Elecnor dégage un bénéfice net de 48,5 millions d'euros et ses ventes augmentent de 10,6 %
La hausse du chiffre d'affaire est due au marché extérieur qui augmente de 90,6 %
31 le juillet 2013

L'EBITDA progresse de 3,5 %, jusqu'à atteindre 103,9 millions d’euros

Le portefeuille de contrats en attente d'exécution augmente de 15,4 %, aussi grâce au marché international qui progresse de 54,2 %

Madrid, le 31 juillet 2013.- Elecnor a clôturé le premier semestre 2013 en enregistrant des ventes consolidées de 939,6 millions d'euros, ce qui représente une hausse de 10,6 % par rapport à la même période de 2012. Cette évolution a été possible grâce à la croissance de 90,6 % du marché extérieur, qui a compensé la chute de 29,4 % de l'intérieur. De cette manière, les ventes à l'extérieur (538,4 millions d'euros) dépassent celles du marché intérieur (401,2 millions) et elles représentent au total 57,3 %.
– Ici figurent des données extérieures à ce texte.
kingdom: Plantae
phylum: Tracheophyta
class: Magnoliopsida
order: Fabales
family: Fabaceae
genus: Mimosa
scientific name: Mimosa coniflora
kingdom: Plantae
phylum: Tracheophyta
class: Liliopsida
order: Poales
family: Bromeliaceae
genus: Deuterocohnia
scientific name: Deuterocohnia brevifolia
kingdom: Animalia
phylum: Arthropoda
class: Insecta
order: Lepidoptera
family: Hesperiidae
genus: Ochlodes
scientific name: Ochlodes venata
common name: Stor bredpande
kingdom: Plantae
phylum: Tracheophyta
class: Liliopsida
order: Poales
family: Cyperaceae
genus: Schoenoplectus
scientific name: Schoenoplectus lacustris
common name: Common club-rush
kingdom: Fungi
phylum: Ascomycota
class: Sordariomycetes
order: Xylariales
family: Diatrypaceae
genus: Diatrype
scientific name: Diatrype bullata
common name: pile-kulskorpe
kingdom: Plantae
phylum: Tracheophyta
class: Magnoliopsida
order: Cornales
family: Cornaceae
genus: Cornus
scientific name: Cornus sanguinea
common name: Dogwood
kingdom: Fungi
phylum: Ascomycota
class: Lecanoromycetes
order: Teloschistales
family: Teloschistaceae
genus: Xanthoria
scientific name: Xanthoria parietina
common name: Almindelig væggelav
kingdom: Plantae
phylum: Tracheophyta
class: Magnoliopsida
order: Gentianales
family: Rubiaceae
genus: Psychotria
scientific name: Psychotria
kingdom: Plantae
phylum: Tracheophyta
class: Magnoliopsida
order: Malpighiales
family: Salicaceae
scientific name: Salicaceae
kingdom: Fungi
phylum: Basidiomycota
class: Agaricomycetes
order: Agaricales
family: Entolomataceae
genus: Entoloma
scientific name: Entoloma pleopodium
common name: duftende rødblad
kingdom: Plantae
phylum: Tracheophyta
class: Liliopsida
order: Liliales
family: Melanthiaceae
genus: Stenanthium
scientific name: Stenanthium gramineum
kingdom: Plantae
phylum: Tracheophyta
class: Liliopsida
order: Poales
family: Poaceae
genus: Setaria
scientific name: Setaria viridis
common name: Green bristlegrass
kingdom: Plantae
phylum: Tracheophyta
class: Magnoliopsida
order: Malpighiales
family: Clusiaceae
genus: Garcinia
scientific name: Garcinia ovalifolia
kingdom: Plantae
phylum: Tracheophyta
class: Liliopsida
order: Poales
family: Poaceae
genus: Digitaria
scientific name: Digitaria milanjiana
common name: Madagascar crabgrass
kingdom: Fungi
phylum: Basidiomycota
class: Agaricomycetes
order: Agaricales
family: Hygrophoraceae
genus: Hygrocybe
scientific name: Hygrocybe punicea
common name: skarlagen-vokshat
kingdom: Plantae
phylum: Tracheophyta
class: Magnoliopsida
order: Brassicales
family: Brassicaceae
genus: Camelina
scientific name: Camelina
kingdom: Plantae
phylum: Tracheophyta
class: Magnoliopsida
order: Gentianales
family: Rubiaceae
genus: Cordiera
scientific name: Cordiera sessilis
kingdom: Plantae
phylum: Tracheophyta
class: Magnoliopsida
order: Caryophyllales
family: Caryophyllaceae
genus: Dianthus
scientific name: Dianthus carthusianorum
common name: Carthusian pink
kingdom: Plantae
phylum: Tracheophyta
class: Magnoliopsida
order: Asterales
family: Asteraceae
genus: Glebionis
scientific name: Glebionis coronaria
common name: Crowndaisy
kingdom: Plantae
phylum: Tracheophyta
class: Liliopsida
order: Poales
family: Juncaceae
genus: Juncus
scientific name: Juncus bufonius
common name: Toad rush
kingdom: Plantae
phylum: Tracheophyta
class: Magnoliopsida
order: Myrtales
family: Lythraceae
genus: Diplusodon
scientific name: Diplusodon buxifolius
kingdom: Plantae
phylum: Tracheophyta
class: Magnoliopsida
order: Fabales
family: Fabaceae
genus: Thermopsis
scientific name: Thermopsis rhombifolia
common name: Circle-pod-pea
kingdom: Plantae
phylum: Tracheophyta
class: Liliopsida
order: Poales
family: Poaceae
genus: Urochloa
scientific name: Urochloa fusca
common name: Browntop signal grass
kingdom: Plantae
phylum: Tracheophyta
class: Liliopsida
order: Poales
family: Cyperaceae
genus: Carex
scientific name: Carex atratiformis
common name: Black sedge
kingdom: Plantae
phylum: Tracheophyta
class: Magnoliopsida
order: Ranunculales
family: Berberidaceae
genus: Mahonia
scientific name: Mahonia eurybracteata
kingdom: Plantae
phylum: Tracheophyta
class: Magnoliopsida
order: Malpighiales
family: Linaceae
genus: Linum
Il y a essentiellement quatre facteurs qui expliquent la progression des affaires internationales :

  • La forte contribution des sociétés éoliennes qui opèrent à l'étranger, grâce, en grande mesure, au lancement des opérations des entreprises brésiliennes Ventos da Lagoa et Ventos do Litoral, de l'État de Rio Grande do Sul.
  • La contribution croissante des sociétés installées aux États-Unis, surtout grâce à la mise en œuvre du projet de parc solaire photovoltaïque de 20 MW pour la société californienne PG&E.
  • Le début de la mise en œuvre du premier gazoduc d'Elecnor au Mexique, celui de Morelos.
  • La contribution de la société écossaise IQA, participée à 55 % par le Groupe Elecnor, depuis juin 2012.

Résultats

Quant aux résultats, l'EBITDA a progressé de 3,5 %, pour atteindre 103,9 millions d’euros. Quant au bénéfice net consolidé, il a été de 48,5 millions d'euros, soit 8,1 % de moins qu'au cours du premier semestre 2012. Ce comportement se doit essentiellement à quatre éléments :

  • La conclusion, à la fin de l'exercice 2012, de la construction des trois projets thermosolaires auxquels notre Groupe participait en Espagne, ainsi que le retard pris dans le début de grands projets de construction sur le marché extérieur, que nous espérons récupérer pendant la deuxième partie de l'année.
  • La réduction des marges obtenues sur les affaires traditionnelles d'Elecnor, en raison d'une baisse des investissements des clients avec lesquels le Groupe travaille.
  • La diminution de la contribution de la société photovoltaïque Atersa, en conséquence de la chute de l'activité due aux différents changements de législation en Espagne en matière de production énergétique, ainsi que la concurrence déloyale menée par les pays asiatiques producteurs de modules photovoltaïques.
  • La réduction des marges, par rapport à celles prévues, enregistrée par l'exploitation des centrales thermosolaires, à laquelle participe le Groupe, en raison de changements de la législation à la fin de l'exercice 2012 et en février 2013.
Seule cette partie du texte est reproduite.